In the middle graph, we can see, by looking at the differences between the green/blue curves, that for longer shots we would expect a higher amount of misses (the green curve has more density); and vice versa for close shots.

On the far right graph, it looks like the data is basically overlaid, like the negative control.

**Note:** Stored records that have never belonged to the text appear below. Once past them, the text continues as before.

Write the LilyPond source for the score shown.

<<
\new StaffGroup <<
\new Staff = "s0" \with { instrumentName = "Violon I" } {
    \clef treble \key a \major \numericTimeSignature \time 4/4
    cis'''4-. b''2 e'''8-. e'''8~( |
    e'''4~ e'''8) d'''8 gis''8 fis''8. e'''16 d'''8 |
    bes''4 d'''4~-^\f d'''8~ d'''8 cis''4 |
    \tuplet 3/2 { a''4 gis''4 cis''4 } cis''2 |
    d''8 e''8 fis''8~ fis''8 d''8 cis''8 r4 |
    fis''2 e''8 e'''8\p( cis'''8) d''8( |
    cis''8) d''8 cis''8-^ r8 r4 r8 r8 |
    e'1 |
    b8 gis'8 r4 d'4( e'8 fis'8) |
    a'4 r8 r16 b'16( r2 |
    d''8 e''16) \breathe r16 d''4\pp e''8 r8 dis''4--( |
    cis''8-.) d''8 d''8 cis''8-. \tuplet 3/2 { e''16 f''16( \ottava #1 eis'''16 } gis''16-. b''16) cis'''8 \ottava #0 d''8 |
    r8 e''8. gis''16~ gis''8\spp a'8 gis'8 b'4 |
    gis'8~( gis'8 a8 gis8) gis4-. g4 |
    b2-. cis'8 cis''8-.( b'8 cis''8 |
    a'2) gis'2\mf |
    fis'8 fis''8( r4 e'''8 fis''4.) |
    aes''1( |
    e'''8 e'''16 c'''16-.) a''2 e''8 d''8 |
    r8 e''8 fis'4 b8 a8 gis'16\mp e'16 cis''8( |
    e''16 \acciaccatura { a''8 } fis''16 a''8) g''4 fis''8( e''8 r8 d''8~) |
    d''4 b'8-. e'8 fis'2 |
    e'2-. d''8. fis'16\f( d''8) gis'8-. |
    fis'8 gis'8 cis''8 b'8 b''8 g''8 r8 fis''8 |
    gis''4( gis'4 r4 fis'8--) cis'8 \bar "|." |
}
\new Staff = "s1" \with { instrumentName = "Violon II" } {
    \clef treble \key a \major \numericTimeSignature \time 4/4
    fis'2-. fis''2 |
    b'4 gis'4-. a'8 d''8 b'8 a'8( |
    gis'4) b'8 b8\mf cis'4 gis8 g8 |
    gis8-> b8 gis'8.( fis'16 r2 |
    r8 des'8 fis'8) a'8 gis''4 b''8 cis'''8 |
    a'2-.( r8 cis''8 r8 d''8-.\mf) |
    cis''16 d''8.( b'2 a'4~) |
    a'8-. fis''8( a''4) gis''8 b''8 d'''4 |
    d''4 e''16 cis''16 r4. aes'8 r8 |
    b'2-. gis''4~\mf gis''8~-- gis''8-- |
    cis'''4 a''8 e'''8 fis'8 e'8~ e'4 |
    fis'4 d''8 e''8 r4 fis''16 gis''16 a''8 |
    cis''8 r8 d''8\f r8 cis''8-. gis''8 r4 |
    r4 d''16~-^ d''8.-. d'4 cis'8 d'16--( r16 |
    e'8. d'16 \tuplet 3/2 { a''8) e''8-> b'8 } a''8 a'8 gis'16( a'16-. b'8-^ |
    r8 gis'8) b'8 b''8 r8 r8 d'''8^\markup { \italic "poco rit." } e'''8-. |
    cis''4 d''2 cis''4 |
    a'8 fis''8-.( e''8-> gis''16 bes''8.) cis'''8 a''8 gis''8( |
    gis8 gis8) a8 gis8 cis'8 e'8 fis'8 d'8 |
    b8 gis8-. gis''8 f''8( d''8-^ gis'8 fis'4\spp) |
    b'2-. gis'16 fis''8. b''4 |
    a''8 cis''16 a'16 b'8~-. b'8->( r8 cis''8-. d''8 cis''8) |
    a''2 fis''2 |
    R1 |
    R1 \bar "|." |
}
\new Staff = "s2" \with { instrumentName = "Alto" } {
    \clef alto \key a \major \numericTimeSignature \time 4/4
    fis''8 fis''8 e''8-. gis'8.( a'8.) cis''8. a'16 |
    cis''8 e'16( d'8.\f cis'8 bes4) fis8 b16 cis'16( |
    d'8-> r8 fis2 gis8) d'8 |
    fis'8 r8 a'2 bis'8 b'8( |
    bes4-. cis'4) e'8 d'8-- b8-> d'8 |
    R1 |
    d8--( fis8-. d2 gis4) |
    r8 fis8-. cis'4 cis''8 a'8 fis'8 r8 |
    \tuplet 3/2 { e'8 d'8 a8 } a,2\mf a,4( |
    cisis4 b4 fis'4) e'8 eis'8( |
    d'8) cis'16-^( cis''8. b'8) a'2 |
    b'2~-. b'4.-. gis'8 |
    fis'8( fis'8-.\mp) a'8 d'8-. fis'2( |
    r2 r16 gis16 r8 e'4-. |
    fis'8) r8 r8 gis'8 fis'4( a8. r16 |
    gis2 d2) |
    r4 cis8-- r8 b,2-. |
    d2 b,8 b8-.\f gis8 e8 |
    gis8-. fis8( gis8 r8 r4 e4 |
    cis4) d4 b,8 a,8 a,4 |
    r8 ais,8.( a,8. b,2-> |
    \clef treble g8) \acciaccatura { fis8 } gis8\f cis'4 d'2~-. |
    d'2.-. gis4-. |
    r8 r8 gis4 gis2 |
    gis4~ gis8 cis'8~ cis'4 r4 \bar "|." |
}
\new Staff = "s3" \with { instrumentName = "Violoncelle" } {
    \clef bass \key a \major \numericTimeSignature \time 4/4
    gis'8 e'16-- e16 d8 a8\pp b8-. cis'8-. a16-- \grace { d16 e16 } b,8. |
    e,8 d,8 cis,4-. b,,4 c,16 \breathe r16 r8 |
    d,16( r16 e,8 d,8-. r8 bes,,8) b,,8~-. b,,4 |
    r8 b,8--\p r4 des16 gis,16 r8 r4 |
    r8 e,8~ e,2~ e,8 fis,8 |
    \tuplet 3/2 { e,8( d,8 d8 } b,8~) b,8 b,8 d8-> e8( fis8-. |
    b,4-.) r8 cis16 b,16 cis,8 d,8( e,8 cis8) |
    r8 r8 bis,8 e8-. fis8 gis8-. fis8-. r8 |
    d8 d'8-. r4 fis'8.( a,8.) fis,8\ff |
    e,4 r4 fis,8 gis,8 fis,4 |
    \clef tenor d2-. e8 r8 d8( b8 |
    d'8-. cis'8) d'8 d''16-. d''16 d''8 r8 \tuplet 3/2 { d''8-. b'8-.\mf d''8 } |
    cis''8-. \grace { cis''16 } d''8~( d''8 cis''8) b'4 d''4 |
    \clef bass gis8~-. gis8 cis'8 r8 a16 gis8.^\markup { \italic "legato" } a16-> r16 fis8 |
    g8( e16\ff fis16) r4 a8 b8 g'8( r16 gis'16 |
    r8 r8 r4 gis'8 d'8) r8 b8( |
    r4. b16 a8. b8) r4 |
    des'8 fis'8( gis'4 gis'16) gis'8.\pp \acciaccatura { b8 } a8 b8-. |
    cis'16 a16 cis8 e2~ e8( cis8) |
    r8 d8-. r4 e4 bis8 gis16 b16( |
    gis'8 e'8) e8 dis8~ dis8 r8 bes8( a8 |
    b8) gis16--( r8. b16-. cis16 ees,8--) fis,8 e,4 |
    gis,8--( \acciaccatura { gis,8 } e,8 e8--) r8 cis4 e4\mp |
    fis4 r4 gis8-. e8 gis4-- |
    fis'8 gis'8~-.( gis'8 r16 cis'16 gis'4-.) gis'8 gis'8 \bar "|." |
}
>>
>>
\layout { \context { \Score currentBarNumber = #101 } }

Maybe we need another way of looking at the data, since it doesn't look so nicely bimodal like the middle graph.

Let's look instead at shooting percentage as a function of binned defender distance¶

In [255]:

# Function to display kernel density estimates of made/missed shots

def binShotPerPlot(myVar,stepSize):

    fig = plt.figure(figsize=(10,4), dpi=1600)
    maxVal = int(np.ceil(max(allShots[myVar])))
    dfDefDist = pd.DataFrame(columns=['madePerc'])

    myBins = list(np.arange(0,float(maxVal)-stepSize,stepSize))
    for i in myBins:
        madePerc = calcShootPercDist(i,myVar,stepSize=stepSize)
        dfDefDist = dfDefDist.append({'madePerc': madePerc},ignore_index=True)
    
    histHeights, histBins, c = plt.hist(np.array(allShots[myVar]),normed=True,bins=len(myBins))
    dfDefDist['density'] = histHeights

    myCols = cm.RdBu(dfDefDist['density']/max(dfDefDist['density']))

    ax = plt.subplot(111)
    cax = ax.imshow(dfDefDist[['density']], interpolation='nearest', cmap=cm.RdBu)
    fig.clf() #clear the histogram and the `imshow` image

    ax = plt.subplot(111)
    ax.set_ylim(0,100)
    ax.set_xlim(0,maxVal*(1/stepSize)-1)

    spData = dfDefDist['madePerc']

    for i in range(len(spData)-1):
        # if no shots taken, ignore interval
        if dfDefDist.loc[i,'density'] != 0 :
            plt.scatter(i,spData[i],color=([j for  j in myCols[i+1]][0:3]))
    
    ax.set_ylabel('Shooting %',fontsize=16)
    ax.set_xlabel(myVar,fontsize=16)
    cbar = plt.colorbar(cax,label='density')
    cbar.set_label('Data density',size=16)
    plt.show()
    
binShotPerPlot('CLOSE_DEF_DIST',1)

There it is!¶

For the data points with higher shot percentage, if is more likely that the closest defender is far away. This is far from a striking correlation, but it helps to predict if a shot went in or not.

Wrapping up¶

In this post we looked at using NBA shot data to compare learning algorithms, quantify prediction errors, and examine model accuracy/interpretability.